OpenTelemetry Best Practices
Identify different applications
GraphQL Engine uses the hasura
service name by default. If you have many different GraphQL Engine applications you
should configure different service.name
attributes for each application to identify and filter metrics more easily.
Use OpenTelemetry Collector
Most of observability services require the OpenTelemetry Collector as a proxy to push data. Using OpenTelemetry Collector also helps:
- Route and export data to multiple services.
- Optimize the cost with sampling and filter processors.

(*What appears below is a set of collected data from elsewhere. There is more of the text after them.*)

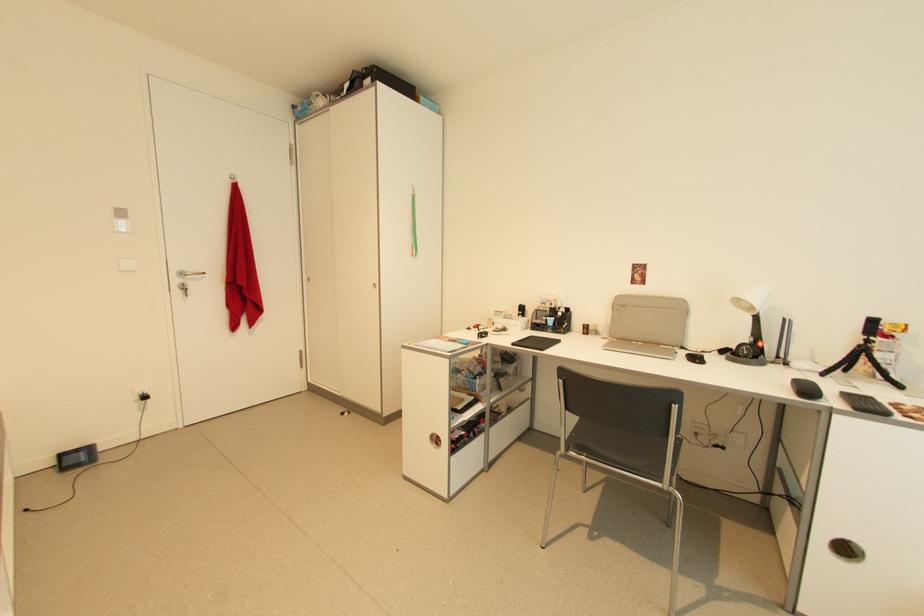
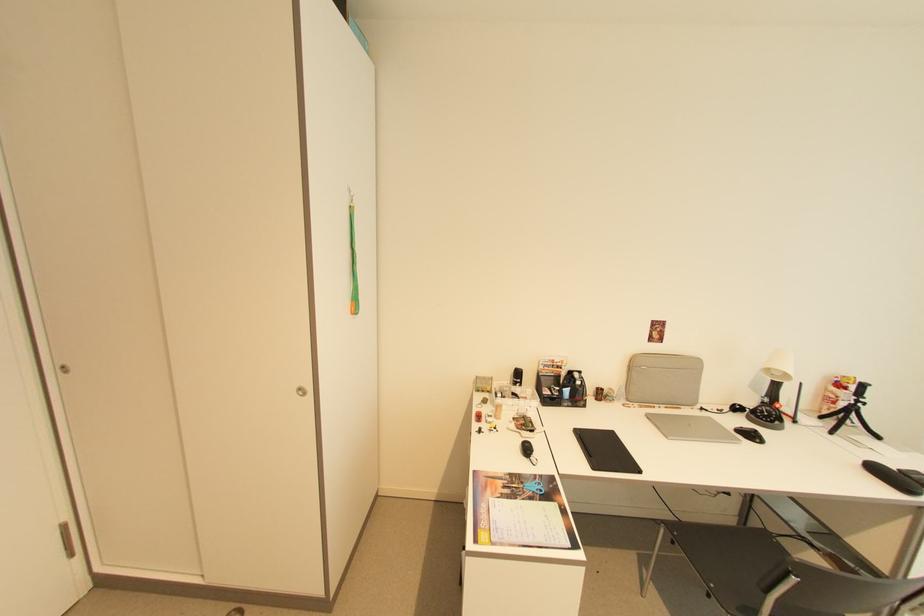
The point at (868,345) is marked in the first image. Where is the corresponding point in the second image?

(857, 405)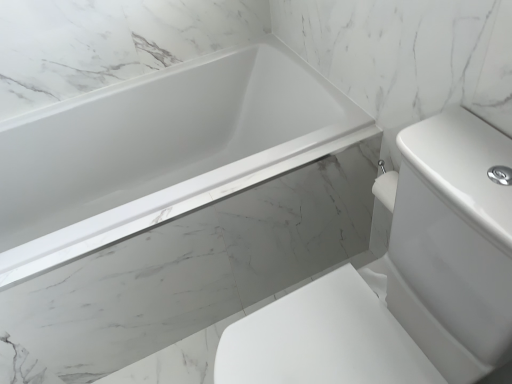
Question: Is white glossy sink at center at the back of white glossy bathtub at upper left?

Choices:
 (A) yes
 (B) no

Answer: (B)

Question: Considering the relative sizes of white glossy bathtub at upper left and white glossy sink at center in the image provided, is white glossy bathtub at upper left thinner than white glossy sink at center?

Choices:
 (A) yes
 (B) no

Answer: (A)

Question: Is white glossy bathtub at upper left smaller than white glossy sink at center?

Choices:
 (A) yes
 (B) no

Answer: (B)

Question: Is white glossy bathtub at upper left positioned far away from white glossy sink at center?

Choices:
 (A) yes
 (B) no

Answer: (B)

Question: Is white glossy bathtub at upper left next to white glossy sink at center?

Choices:
 (A) yes
 (B) no

Answer: (B)

Question: Is the depth of white glossy bathtub at upper left greater than that of white glossy sink at center?

Choices:
 (A) no
 (B) yes

Answer: (B)

Question: Can you confirm if white glossy sink at center is smaller than white glossy bathtub at upper left?

Choices:
 (A) no
 (B) yes

Answer: (B)

Question: Considering the relative positions of white glossy sink at center and white glossy bathtub at upper left in the image provided, is white glossy sink at center to the left of white glossy bathtub at upper left from the viewer's perspective?

Choices:
 (A) no
 (B) yes

Answer: (A)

- Transform and calculate aggregate metrics.
Cost optimization
Sampling
The OpenTelemetry Collector supports many strategies to sample spans and log records. See OpenTelemetry Collector Contrib docs for more context.
Trace
You may not want to trace all operations, for example, you only want to trace GraphQL requests or individual GraphQL operations. Let's configure the Filter Processor.
processors:
filter:
error_mode: ignore
traces:
span:
# - 'IsMatch(name, "Event trigger")'
# - 'IsMatch(name, "Scheduled trigger")'
# - 'IsMatch(name, "websocket")'
- 'IsMatch(name, "/v1/version")'
- 'IsMatch(name, "/v1/entitlement")'
- 'IsMatch(name, "/v1alpha1/config")'
# filter unused graphql operation
- attributes["graphql.operation.name"] == "MyQuery"
Logs
Similar to traces, besides disabling log types via environment variables, you may want to filter individual logs:
processors:
filter:
error_mode: ignore
logs:
log_record:
- 'attributes["type"] == "query-log" and IsMatch(body["query"]["operationName"], "UnknownQuery")'
- 'attributes["type"] == "http-log" and IsMatch(body["operation"]["query"]["operationName"], "UnknownQuery")'
Check out more configuration examples here.
Monitoring
Logging
OpenTelemetry logs are printed in an unstructured
type with a warn
level if runtime errors happen.
{
"detail": "OTel exporter: Failed to deliver logs: Encountered retryable HTTP exception: ConnectionFailure ...",
"level": "warn",
"timestamp": "2024-06-19T06:39:51.704+0000",
"type": "unstructured"
}
Metrics
GraphQL Engine exports metrics to monitor the number of sent and dropped (failed) trace spans or log records. You can collect them via OpenTelemetry metrics or the native Prometheus exporter.
See the list of available metrics here.
Download and install the Grafana dashboard if you are using Prometheus.